[Saved entries]

[Start of Attachment]

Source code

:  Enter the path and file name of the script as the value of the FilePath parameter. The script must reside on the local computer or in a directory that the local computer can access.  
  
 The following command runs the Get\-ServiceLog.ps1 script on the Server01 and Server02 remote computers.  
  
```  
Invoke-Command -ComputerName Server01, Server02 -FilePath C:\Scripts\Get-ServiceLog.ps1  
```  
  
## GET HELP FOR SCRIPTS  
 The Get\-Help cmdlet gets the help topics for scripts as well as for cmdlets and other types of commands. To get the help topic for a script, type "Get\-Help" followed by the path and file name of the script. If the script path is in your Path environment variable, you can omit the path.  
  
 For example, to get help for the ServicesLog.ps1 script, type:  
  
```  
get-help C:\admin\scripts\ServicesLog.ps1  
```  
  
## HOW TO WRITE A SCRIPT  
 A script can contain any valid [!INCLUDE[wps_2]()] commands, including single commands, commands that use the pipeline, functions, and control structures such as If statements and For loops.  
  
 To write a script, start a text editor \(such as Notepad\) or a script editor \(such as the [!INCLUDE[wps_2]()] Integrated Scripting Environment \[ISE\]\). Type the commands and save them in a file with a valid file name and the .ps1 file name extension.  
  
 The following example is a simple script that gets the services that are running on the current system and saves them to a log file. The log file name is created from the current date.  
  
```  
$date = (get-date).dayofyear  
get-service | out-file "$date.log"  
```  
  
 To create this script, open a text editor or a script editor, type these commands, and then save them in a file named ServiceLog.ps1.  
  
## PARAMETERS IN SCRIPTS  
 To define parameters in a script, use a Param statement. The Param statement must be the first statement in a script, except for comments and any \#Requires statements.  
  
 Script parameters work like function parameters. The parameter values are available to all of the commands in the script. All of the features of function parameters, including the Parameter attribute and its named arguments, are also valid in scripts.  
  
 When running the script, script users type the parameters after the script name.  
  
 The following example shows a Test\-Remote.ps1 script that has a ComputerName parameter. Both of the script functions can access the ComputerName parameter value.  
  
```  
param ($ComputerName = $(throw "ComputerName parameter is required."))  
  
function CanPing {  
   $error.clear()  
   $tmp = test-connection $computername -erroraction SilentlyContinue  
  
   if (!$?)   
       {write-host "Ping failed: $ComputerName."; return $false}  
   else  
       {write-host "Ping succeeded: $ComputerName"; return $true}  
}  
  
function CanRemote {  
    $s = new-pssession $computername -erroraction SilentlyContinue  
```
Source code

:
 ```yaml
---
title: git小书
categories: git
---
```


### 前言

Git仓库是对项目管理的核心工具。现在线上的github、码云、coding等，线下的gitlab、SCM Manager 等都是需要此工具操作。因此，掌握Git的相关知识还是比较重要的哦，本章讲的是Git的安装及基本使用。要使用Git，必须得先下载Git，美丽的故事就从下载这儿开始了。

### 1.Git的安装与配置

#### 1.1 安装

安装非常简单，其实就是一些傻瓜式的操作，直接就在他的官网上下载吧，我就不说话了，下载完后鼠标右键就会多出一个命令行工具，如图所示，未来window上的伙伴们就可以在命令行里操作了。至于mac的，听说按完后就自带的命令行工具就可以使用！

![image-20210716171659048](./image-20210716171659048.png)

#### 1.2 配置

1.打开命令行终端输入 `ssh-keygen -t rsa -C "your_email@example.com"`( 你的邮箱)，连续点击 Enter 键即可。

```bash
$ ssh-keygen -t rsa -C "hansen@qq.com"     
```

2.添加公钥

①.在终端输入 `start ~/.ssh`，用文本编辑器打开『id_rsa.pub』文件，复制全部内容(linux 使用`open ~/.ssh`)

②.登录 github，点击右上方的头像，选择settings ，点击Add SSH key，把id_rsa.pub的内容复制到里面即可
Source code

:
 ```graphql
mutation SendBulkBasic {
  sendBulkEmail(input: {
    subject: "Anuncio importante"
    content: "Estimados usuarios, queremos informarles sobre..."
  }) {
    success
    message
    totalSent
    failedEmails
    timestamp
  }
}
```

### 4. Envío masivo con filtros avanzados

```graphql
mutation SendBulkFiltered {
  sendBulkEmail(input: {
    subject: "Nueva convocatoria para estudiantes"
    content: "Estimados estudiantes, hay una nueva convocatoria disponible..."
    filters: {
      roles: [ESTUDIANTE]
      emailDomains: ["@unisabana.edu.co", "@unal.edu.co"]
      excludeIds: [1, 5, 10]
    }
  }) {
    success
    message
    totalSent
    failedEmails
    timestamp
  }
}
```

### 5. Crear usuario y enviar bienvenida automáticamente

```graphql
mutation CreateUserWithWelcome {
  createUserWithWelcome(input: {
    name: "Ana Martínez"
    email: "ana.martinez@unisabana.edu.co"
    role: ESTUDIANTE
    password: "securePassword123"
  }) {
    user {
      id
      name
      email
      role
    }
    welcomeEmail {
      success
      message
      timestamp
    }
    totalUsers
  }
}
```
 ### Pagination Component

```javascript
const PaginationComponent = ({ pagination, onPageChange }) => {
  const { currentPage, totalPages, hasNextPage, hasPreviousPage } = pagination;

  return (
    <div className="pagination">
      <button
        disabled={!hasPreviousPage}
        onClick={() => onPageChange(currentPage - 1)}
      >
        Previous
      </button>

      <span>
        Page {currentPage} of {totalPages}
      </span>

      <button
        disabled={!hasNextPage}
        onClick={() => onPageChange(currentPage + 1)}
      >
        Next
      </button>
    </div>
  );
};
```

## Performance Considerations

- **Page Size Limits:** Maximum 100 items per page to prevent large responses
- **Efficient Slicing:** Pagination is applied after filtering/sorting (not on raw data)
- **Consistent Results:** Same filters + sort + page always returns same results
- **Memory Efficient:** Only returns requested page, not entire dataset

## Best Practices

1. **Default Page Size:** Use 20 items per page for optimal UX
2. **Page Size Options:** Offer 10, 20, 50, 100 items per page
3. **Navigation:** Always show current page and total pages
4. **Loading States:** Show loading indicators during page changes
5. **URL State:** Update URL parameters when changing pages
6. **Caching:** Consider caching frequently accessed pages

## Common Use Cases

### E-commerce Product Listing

[End of Attachment]

EXERCISE REQUIREMENTS
Examine the records and pull out every line where the string "SilentlyContinue" occurs.

RESPONSE BOX
   $tmp = test-connection $computername -erroraction SilentlyContinue  
    $s = new-pssession $computername -erroraction SilentlyContinue  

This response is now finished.